The lens has a zoom lever that is common in videocameras, and is a welcome addition here as it allows for more fluid zooming than with the lens ring. However, it could be limiting if you try to zoom in or out very slowly. I am not impressed by the stabilization – I find it works better with vertical movements (tilt) than with horizontal movements (pan).
The files produced are sharp and have vibrant colors. I noticed some purple fringing on the trees, but it is a common issue for a lot of sensors. The dynamic range is also very good and shows the potential of the APS-C sensor.
Below you can find a brief montage of the images we shot in the Alps at the Gran Paradiso National Park.
Other Features: Scene Modes, Panorama Mode, and more…
As with every Sony NEX, the 3N is overflowing with useful scene modes designed for beginners, as well as two Auto modes. In the Scene Selection menu, you’ll find options such as: landscape, macro, sports action, sunset, night portrait, night scene, hand-held twilight, anti-motion blur, and portrait.

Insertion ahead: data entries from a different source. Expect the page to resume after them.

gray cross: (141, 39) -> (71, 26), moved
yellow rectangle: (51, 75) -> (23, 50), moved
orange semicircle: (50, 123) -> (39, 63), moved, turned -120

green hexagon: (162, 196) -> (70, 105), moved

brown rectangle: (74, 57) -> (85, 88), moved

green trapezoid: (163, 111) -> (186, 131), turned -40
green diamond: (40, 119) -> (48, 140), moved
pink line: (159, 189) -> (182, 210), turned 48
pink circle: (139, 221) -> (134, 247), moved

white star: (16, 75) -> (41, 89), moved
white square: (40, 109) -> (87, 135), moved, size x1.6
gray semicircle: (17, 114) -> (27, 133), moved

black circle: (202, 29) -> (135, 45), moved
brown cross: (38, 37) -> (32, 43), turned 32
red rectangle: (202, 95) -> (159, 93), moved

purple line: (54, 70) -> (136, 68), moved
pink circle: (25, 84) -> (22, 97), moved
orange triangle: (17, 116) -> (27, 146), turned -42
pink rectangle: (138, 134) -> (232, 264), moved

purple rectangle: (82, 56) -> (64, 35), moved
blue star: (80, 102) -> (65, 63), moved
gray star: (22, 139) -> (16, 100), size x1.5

This menu is easily accessible from the electronic mode dial.
Likewise, there are a series of Picture Effects ranging from toy camera to retro photo to rich black and white. However, unlike on the NEX-5K, you must first change your image quality to JPG Fine before you can use these picture effects – a real pain in you are in a hurry to take a photo. Since these effects are laborious to access, I cannot see many beginners going out to their way to use them.
The panorama mode is, as always, flawless. It allows you to take a 180 degree panorama of a scene simply by steadily sweeping the camera from left to right. Below are a couple of examples from the Parco del Gran Paradiso in Italy. (Note: The resulting images will always be JPGs.)

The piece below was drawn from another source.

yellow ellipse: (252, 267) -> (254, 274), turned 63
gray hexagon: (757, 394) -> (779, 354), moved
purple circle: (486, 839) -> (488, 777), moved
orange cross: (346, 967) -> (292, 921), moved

There are also a handful of other interesting functions such as Smile Shutter, which makes the camera take a photo when it detects a smile, and Soft Skin Effect for portraits.
What I like about the NEX-3N:
- Small, portable, minimalistic and physically discreet
- Excellent image quality (dynamic range, high ISO, colour reproduction)
- Amazing video quality
- Straight-foward menu system that is easy to learn
- Tilting LCD screen useful for awkward angles or situations in which you find yourself in direct sunlight
- Loads of extra features including scene modes, HDR shooting, DMF focusing, and more
What I don’t like about the NEX-3N:
- Lacking a viewfinder which makes framing images challenging in broad daylight
- The shutter is noisy, so don’t attempt any super-stealthy ninja photography
- You have to change image quality to JPG Fine to use some functions such as Auto HDR and Picture Effect which can be laborious.
- Some menu digging is required for certain functions such as Format, Picture Effect, and Focus
The Sony NEX-3N is the perfect camera for those just beginning to toy with the idea of turning photography into a serious hobby. It offers the flexibility of interchangeable lenses and manual controls, but maintains all the user-friendly functions a beginner could appreciate such as two Auto modes, scene selection, picture effects and more. It is small, lightweight, discreet and fun to use, especially when you start to experiment with the excellent video mode. Plus, the image quality leaves nothing to be desired. If you are looking for a versatile camera at a very competitive price, the NEX-3N would make an excellent companion!